Using Solution Set Equivalence as a Proxy: Random assignment and solution set comparison bypass the difficulty of symbolic equation matching. It is a fast, stable, and practical trick transferable to any scenario requiring equation equivalence checks.
Process Signals as both Evaluation and Supervision: The authors highlight that step-level scores can serve directly as dense rewards for RL, bridging the gap between evaluation benchmarks and training signals.

Limitations & Future Work¶

The current scope is limited to physics, though the framework is domain-agnostic and could extend to math, chemistry, or biology.
Data construction relies heavily on LLMs for normalization and initial DAG drafting (even with verification), and the selection of the "minimal formula set" remains somewhat subjective.
Solution set equivalence is a probabilistic proxy that may misjudge pathological or degenerate equations. Constant substitution relies on predefined rule tables with finite coverage.
The human alignment experiment used a relatively small sample (70 problems) and a single model; while \(\tau_b=0.346\) is significantly better than baselines, it shows there is still room to perfectly match human intuition.

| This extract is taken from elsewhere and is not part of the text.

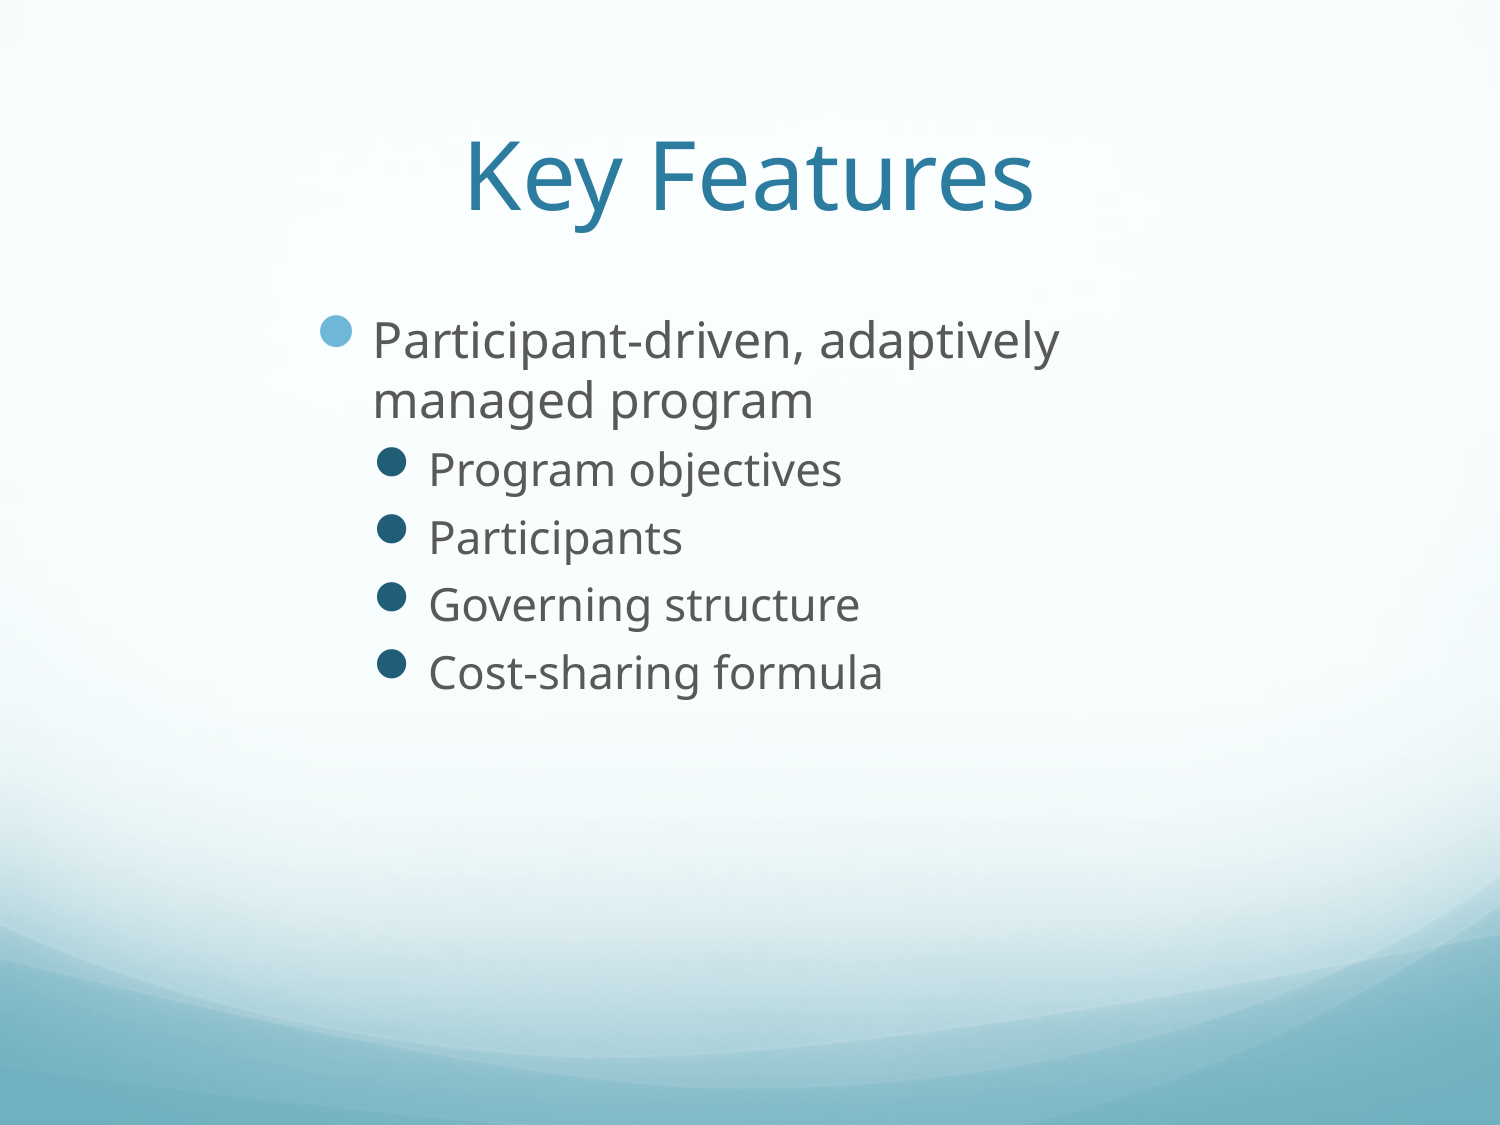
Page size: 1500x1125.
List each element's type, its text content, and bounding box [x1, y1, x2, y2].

title Key Features [90, 17, 1410, 237]
list Participant-driven, adaptively managed program Program objectives Participants Governing structure Cost-sharing formula [300, 300, 1231, 892]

Comparison to OlympiadBench / SeePhys / PhyBench: These benchmarks mostly evaluate final answers and cannot provide fine-grained process scores. PRISM-Physics focuses on step-level accuracy with explicit causal modeling.
Comparison to PSAS-S (PhysReason): PSAS-S is the most similar work but assumes steps are strictly linear and evaluates them independently. PRISM-DAG uses DAGs to handle nonlinear causality, resulting in better human alignment (\(\tau_b\) 0.346 vs 0.213).
Comparison to LLM-as-Judge: PRISM-DAG removes reliance on hallucination-prone LLM judges by using rule-based matching and graph-based scoring, improving reproducibility and interpretability.

Rating¶

Novelty: ⭐⭐⭐⭐⭐ Modeling physics solutions as formula DAGs with theoretically proven ancestor-closure scoring is a distinguished "structure + theory" approach in process-level evaluation.
Experimental Thoroughness: ⭐⭐⭐⭐ Coverage of frontier models, multimodal settings, and error classification is excellent, though the human alignment sample size is small.
Writing Quality: ⭐⭐⭐⭐ The link between motivation, structure, theory, and experiments is clear, though the theorems require some mathematical effort to parse.
Value: ⭐⭐⭐⭐⭐ Fills a gap in physics process-level evaluation and provides a path for dense RL signals, making the benchmark and methodology highly reusable.